Analysis of a novel phage as a promising biological agent targeting multidrug resistant Klebsiella pneumoniae.

Abstract

The rise of deaths by resistant bacteria is a global threat to public health systems. Klebsiella pneumoniae is a virulent pathogen that causes serious nosocomial infections. The major obstacle to bacterial treatment is antibiotic resistance, which necessitates the introducing of alternative therapies. Phage therapy has been regarded as a promising avenue to fight multidrug-resistant (MDR) pathogens. In the current study, a novel phage vB_KpnP_KP17 was isolated from sewage, and its lytic potential was investigated against K. pneumoniae. The isolated phage vB_KpnP_kP17 was lytic to 17.5% of tested K. pneumoniae isolates. One step growth curve indicated a virulent phage with a short latent period (20 min) and large burst size (331 PFU/cell).

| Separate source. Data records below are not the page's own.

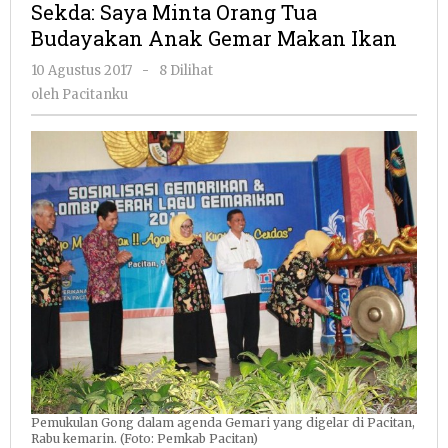
Sekda: Saya Minta Orang Tua
Orang
Budayakan Anak Gemar Makan Ikan
Tua
Budayakan
oleh
10 Agustus 2017
-
8 Dilihat
Anak
Pacitanku
oleh
Pacitanku
Gemar
Makan
Ikan
Pemukulan Gong dalam agenda Gemari yang digelar di Pacitan,
Rabu kemarin. (Foto: Pemkab Pacitan)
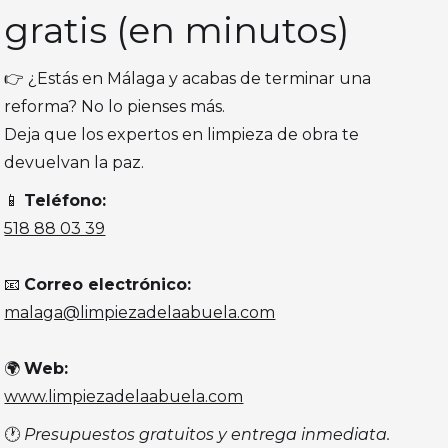
gratis (en minutos)
👉 ¿Estás en Málaga y acabas de terminar una
reforma? No lo pienses más.
Deja que los expertos en limpieza de obra te
devuelvan la paz.
📱
Teléfono:
518 88 03 39
📧
Correo electrónico:
malaga@limpiezadelaabuela.com
🌍
Web:
www.limpiezadelaabuela.com
🕐
Presupuestos gratuitos y entrega inmediata.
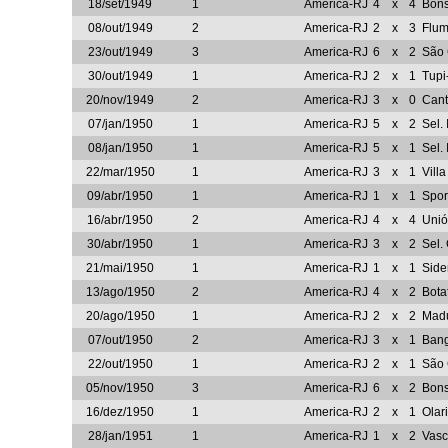
18/set/1949
1
America-RJ
4
x
4
Bon
08/out/1949
2
America-RJ
2
x
3
Flum
23/out/1949
3
America-RJ
6
x
2
São 
30/out/1949
1
America-RJ
2
x
1
Tup
20/nov/1949
2
America-RJ
3
x
0
Cant
07/jan/1950
1
America-RJ
5
x
2
Sel. 
08/jan/1950
1
America-RJ
5
x
1
Sel.
22/mar/1950
1
America-RJ
3
x
1
Vill
09/abr/1950
1
America-RJ
1
x
1
Spor
16/abr/1950
2
America-RJ
4
x
4
Unió
30/abr/1950
1
America-RJ
3
x
2
Sel. 
21/mai/1950
1
America-RJ
1
x
1
Side
13/ago/1950
2
America-RJ
4
x
2
Bota
20/ago/1950
1
America-RJ
2
x
2
Madu
07/out/1950
2
America-RJ
3
x
1
Ban
22/out/1950
1
America-RJ
2
x
1
São 
05/nov/1950
3
America-RJ
6
x
2
Bon
16/dez/1950
1
America-RJ
2
x
1
Olar
28/jan/1951
1
America-RJ
1
x
2
Vasc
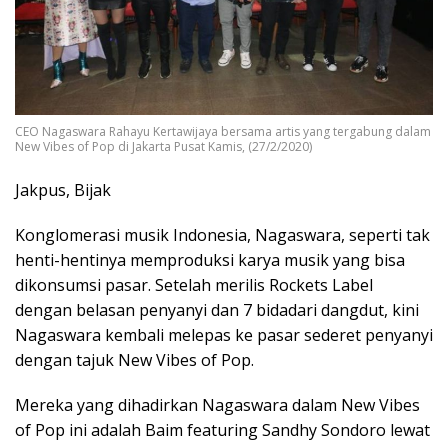
CEO Nagaswara Rahayu Kertawijaya bersama artis yang tergabung dalam
New Vibes of Pop di Jakarta Pusat Kamis, (27/2/2020)
Jakpus, Bijak
Konglomerasi musik Indonesia, Nagaswara, seperti tak
henti-hentinya memproduksi karya musik yang bisa
dikonsumsi pasar. Setelah merilis Rockets Label
dengan belasan penyanyi dan 7 bidadari dangdut, kini
Nagaswara kembali melepas ke pasar sederet penyanyi
dengan tajuk New Vibes of Pop.
Mereka yang dihadirkan Nagaswara dalam New Vibes
of Pop ini adalah Baim featuring Sandhy Sondoro lewat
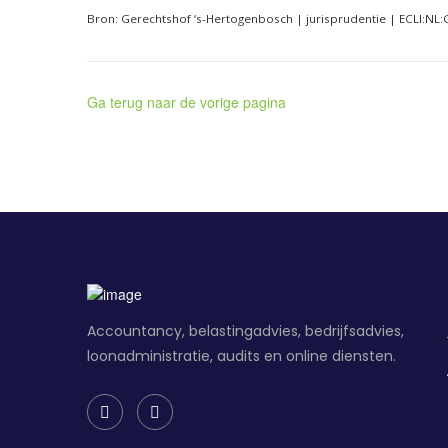
Bron: Gerechtshof ‘s-Hertogenbosch | jurisprudentie | ECLI:N
Ga terug naar de vorige pagina
Accountancy, belastingadvies, bedrijfsadvies,
loonadministratie, audits en online diensten.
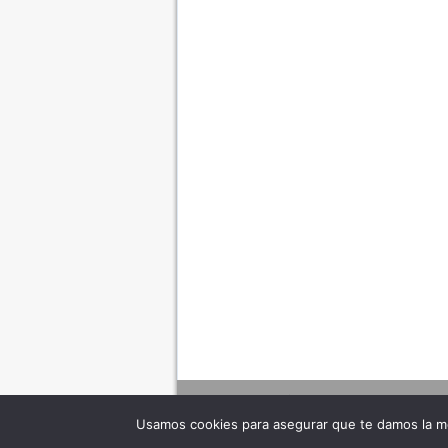
Usamos cookies para asegurar que te damos la me
Adverte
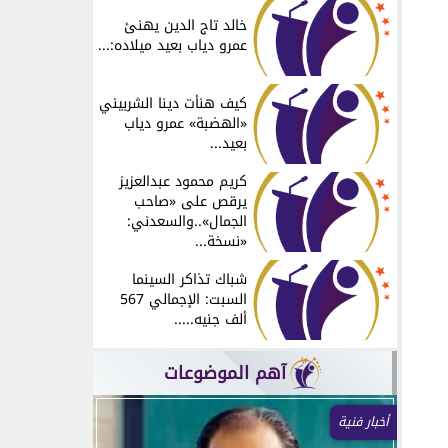
خالد تاج الدين يهنئ
عمرو دياب بعيد ميلاده:...
كيف هنأت دينا الشربيني
«الهضبة» عمرو دياب
بعيد...
كريم محمود عبدالعزيز
يرقص على «صاحب
الجمال»..والسعدني:
«نسخة...
شباك تذاكر السينما
السبت: الإجمالي 567
ألف جنيه.....
آهم الموضوعات
أخبار فنية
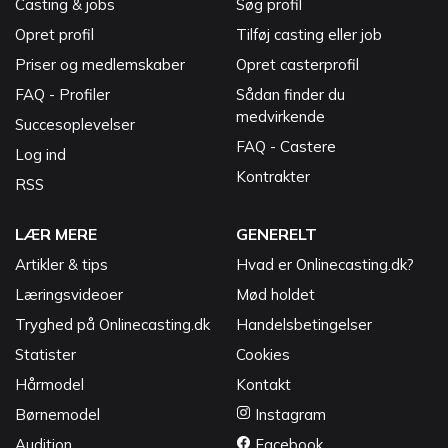
Casting & jobs
Søg profil
Opret profil
Tilføj casting eller job
Priser og medlemskaber
Opret casterprofil
FAQ - Profiler
Sådan finder du
medvirkende
Succesoplevelser
FAQ - Castere
Log ind
Kontrakter
RSS
LÆR MERE
GENERELT
Artikler & tips
Hvad er Onlinecasting.dk?
Læringsvideoer
Mød holdet
Tryghed på Onlinecasting.dk
Handelsbetingelser
Statister
Cookies
Hårmodel
Kontakt
Børnemodel
Instagram
Audition
Facebook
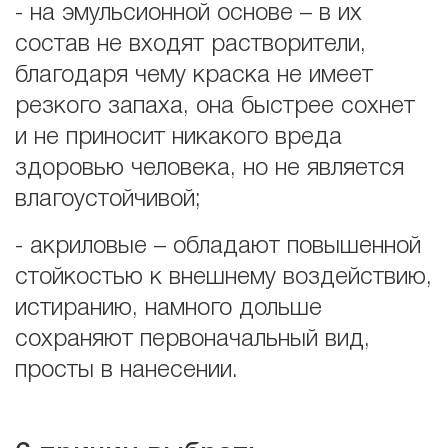
- на эмульсионной основе – в их
состав не входят растворители,
благодаря чему краска не имеет
резкого запаха, она быстрее сохнет
и не приносит никакого вреда
здоровью человека, но не является
влагоустойчивой;
- акриловые – обладают повышенной
стойкостью к внешнему воздействию,
истиранию, намного дольше
сохраняют первоначальный вид,
просты в нанесении.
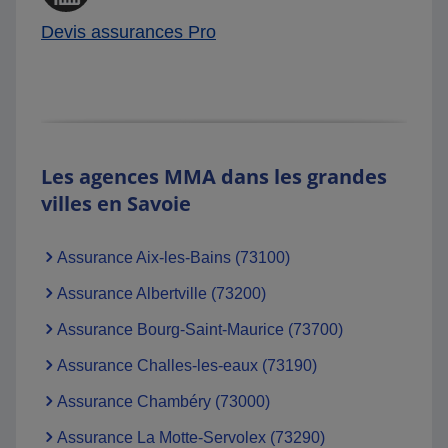
Devis assurances Pro
Les agences MMA dans les grandes
villes en Savoie
Assurance Aix-les-Bains (73100)
Assurance Albertville (73200)
Assurance Bourg-Saint-Maurice (73700)
Assurance Challes-les-eaux (73190)
Assurance Chambéry (73000)
Assurance La Motte-Servolex (73290)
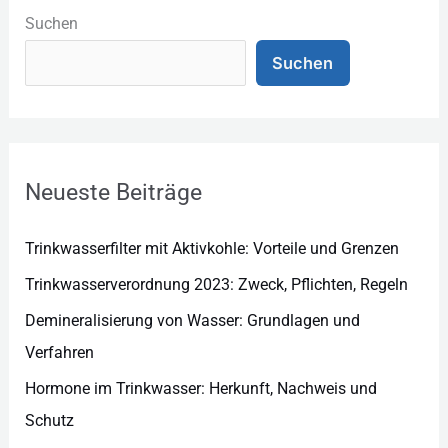
a
Suchen
t
Suchen
e
g
o
r
Neueste Beiträge
i
e
Trinkwasserfilter mit Aktivkohle: Vorteile und Grenzen
n
Trinkwasserverordnung 2023: Zweck, Pflichten, Regeln
Demineralisierung von Wasser: Grundlagen und
Verfahren
Hormone im Trinkwasser: Herkunft, Nachweis und
Schutz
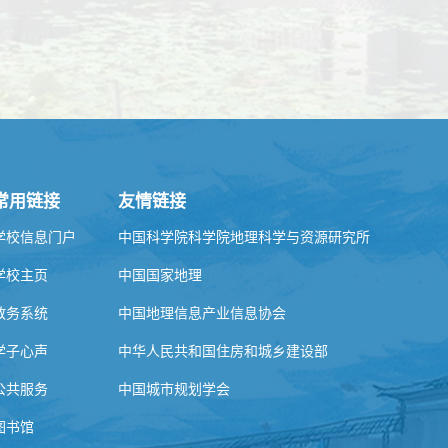
常用链接
友情链接
学校信息门户
中国科学院科学院地理科学与资源研究所
学校主页
中国国家地理
教务系统
中国地理信息产业信息协会
学子心声
中华人民共和国住房和城乡建设部
公共服务
中国城市规划学会
图书馆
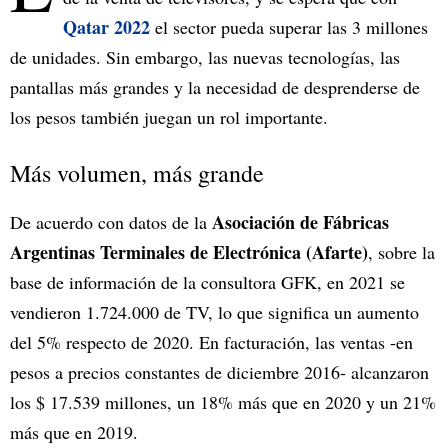
Qatar 2022
el sector pueda superar las 3 millones
de unidades. Sin embargo, las nuevas tecnologías, las
pantallas más grandes y la necesidad de desprenderse de
los pesos también juegan un rol importante.
Más volumen, más grande
Asociación de Fábricas
De acuerdo con datos de la
Argentinas Terminales de Electrónica (Afarte)
, sobre la
base de información de la consultora GFK, en 2021 se
vendieron 1.724.000 de TV, lo que significa un aumento
del 5% respecto de 2020. En facturación, las ventas -en
pesos a precios constantes de diciembre 2016- alcanzaron
los $ 17.539 millones, un 18% más que en 2020 y un 21%
más que en 2019.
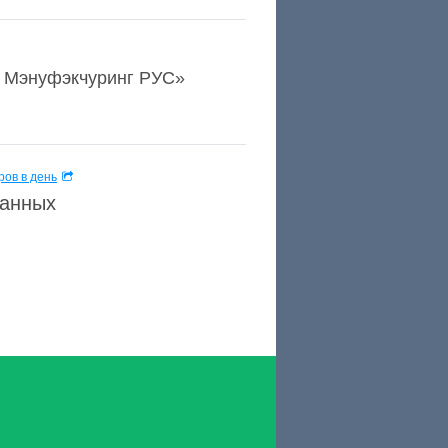
н Мэнуфэкчуринг РУС»
ов в день
данных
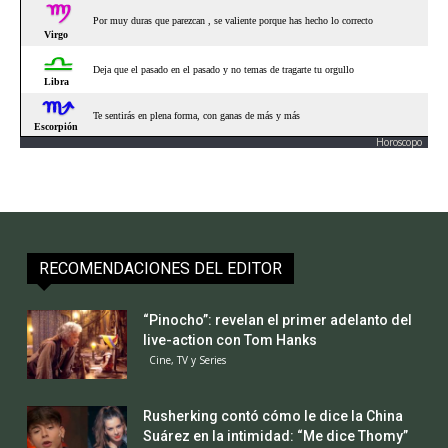
Horoscopo
RECOMENDACIONES DEL EDITOR
“Pinocho”: revelan el primer adelanto del
live-action con Tom Hanks
Cine, TV y Series
Rusherking contó cómo le dice la China
Suárez en la intimidad: “Me dice Thomy”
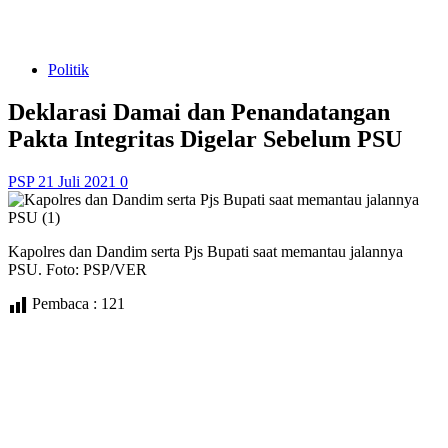
Politik
Deklarasi Damai dan Penandatangan
Pakta Integritas Digelar Sebelum PSU
PSP
21 Juli 2021
0
Kapolres dan Dandim serta Pjs Bupati saat memantau jalannya
PSU. Foto: PSP/VER
Pembaca :
121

Additionally, vB_KpnP_kP17 maintained its activity against planktonic cells over a wide range of pH, temperature and UV irradiation intervals. The potential of vB_KpnP_KP17 as antibiofilm agent was revealed by the biofilm inhibition assay. The isolated phage vB_KpnP_KP17 at multiplicity of infection (MOI) of 10 inhibited more than 50% of attached biofilms of tested K. pneumoniae isolates. The genome of vB_KpnP_kP17 was characterized and found to be a linear dsDNA of 39,936 bp in length and GC content of 52.85%. Additionally, the absence of toxicity, virulence and antibiotic resistance genes further confirms the safety of vB_KpnP_KP17 for clinical applications. These characteristics make vB_KpnP_KP17 of a potential therapeutic value to manage MDR K. pneumoniae infections. Additionally, the formulation of vB_KpnP_KP17 in a cocktail with other lytic phages or with antibiotics could be applied to further limit biofilm-producing K. pneumoniae infections.